Items from a data source:
+++++

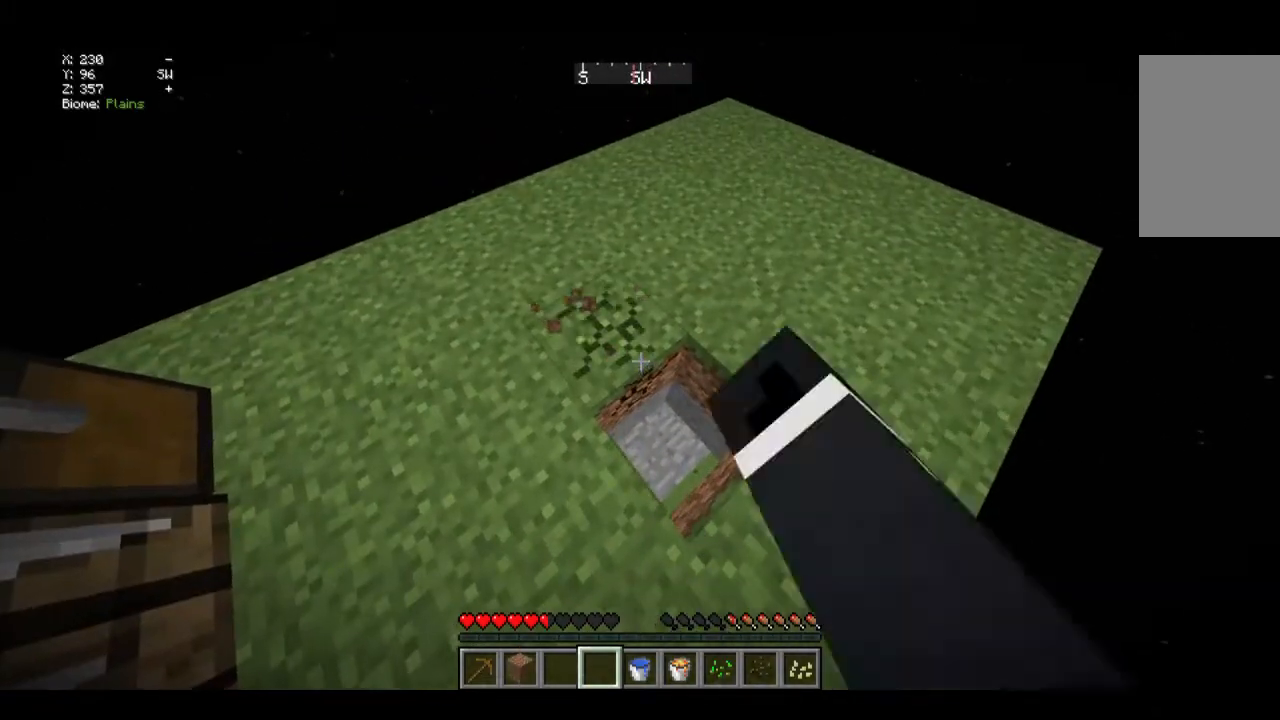
{"keys": ["w"], "mouse": ["left"], "events": []}
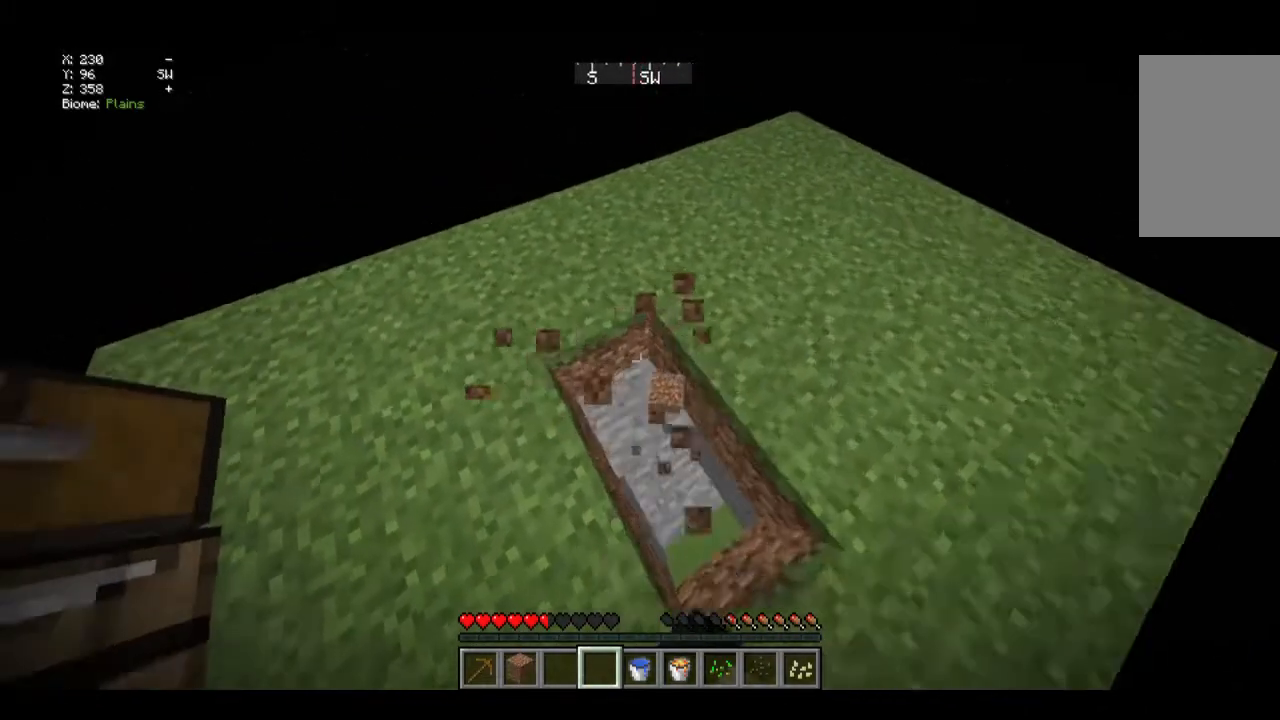
{"keys": ["w"], "mouse": [], "events": [[234, "mouse_left", "up"]]}
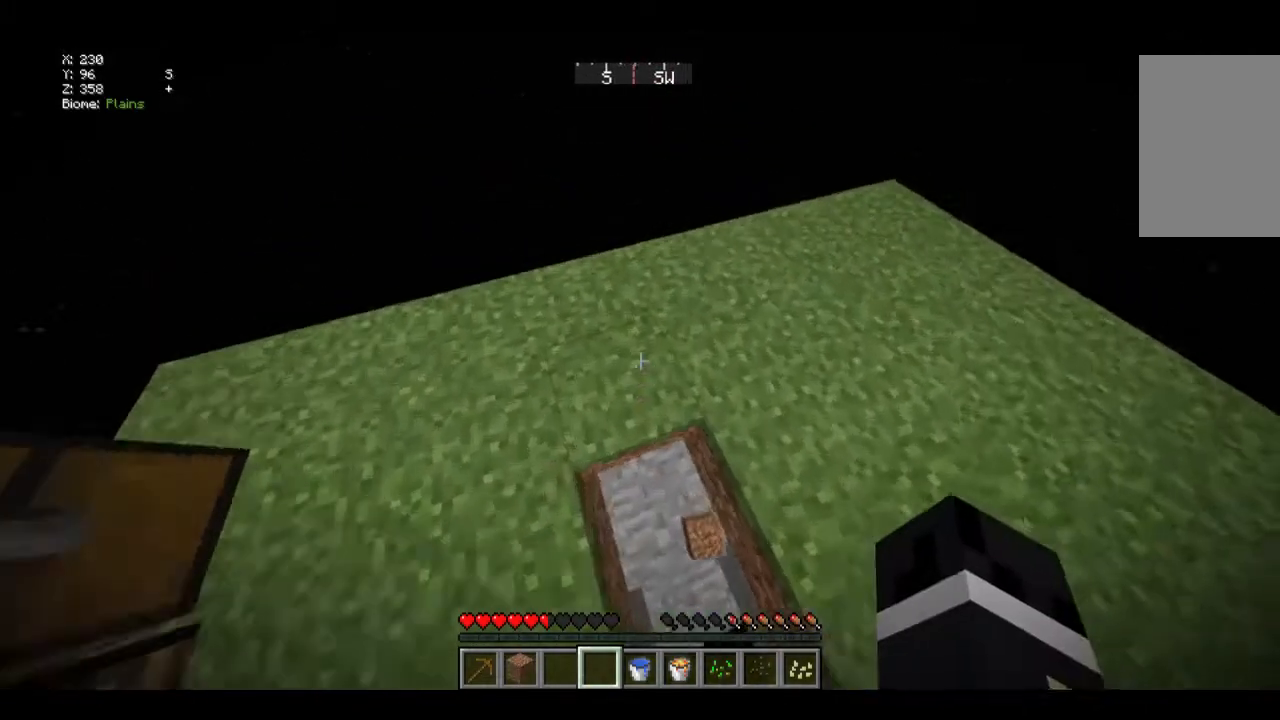
{"keys": [], "mouse": [], "events": [[401, "w", "up"]]}
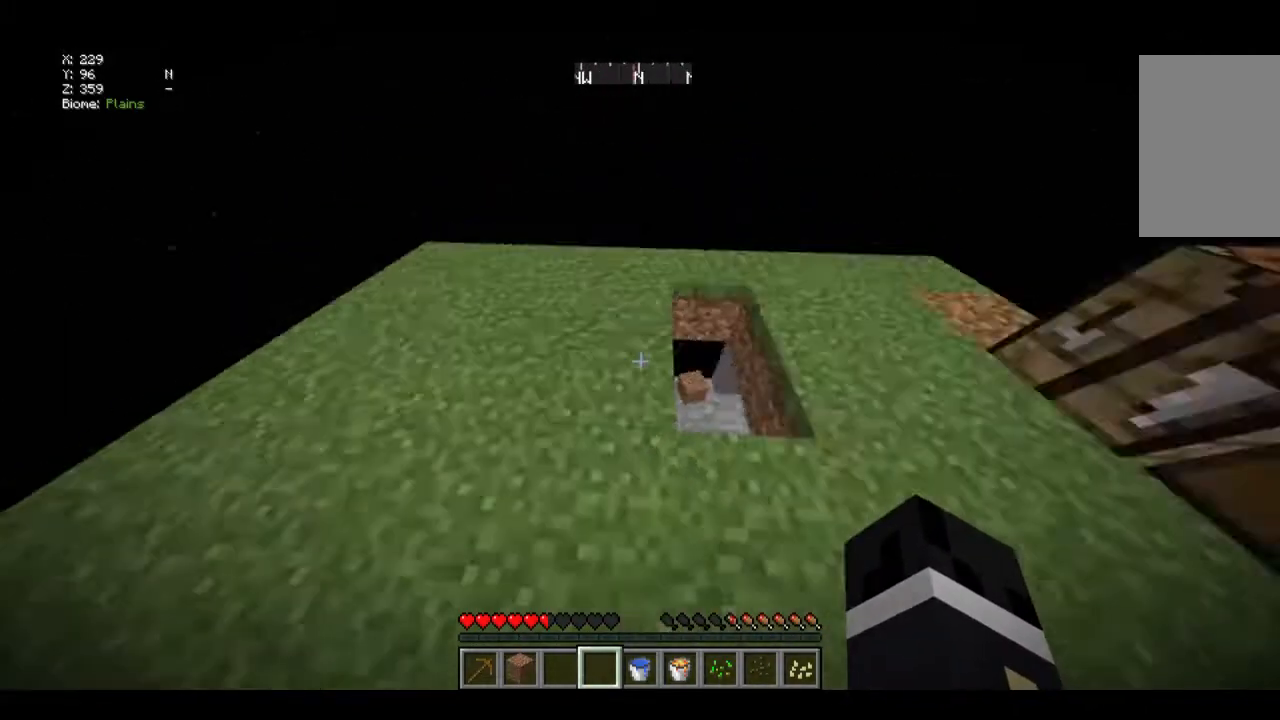
{"keys": [], "mouse": [], "events": [[300, "w", "down"], [467, "w", "up"]]}
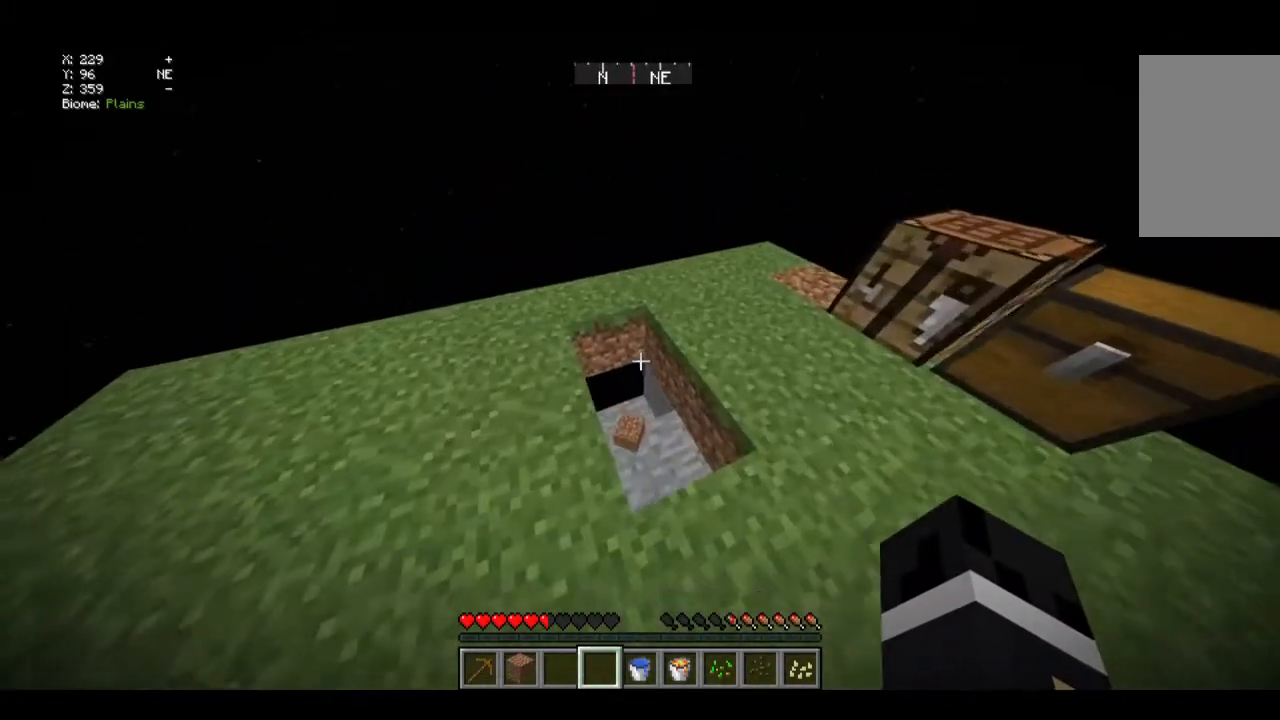
{"keys": [], "mouse": [], "events": [[234, "w", "down"], [434, "w", "up"]]}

+++++

→ Exercise goal
Every record gets retyped exactly; no picture goes into the copy.

→ The completed task
{"keys": ["w"], "mouse": ["left"], "events": []}
{"keys": ["w"], "mouse": [], "events": [[234, "mouse_left", "up"]]}
{"keys": [], "mouse": [], "events": [[401, "w", "up"]]}
{"keys": [], "mouse": [], "events": [[300, "w", "down"], [467, "w", "up"]]}
{"keys": [], "mouse": [], "events": [[234, "w", "down"], [434, "w", "up"]]}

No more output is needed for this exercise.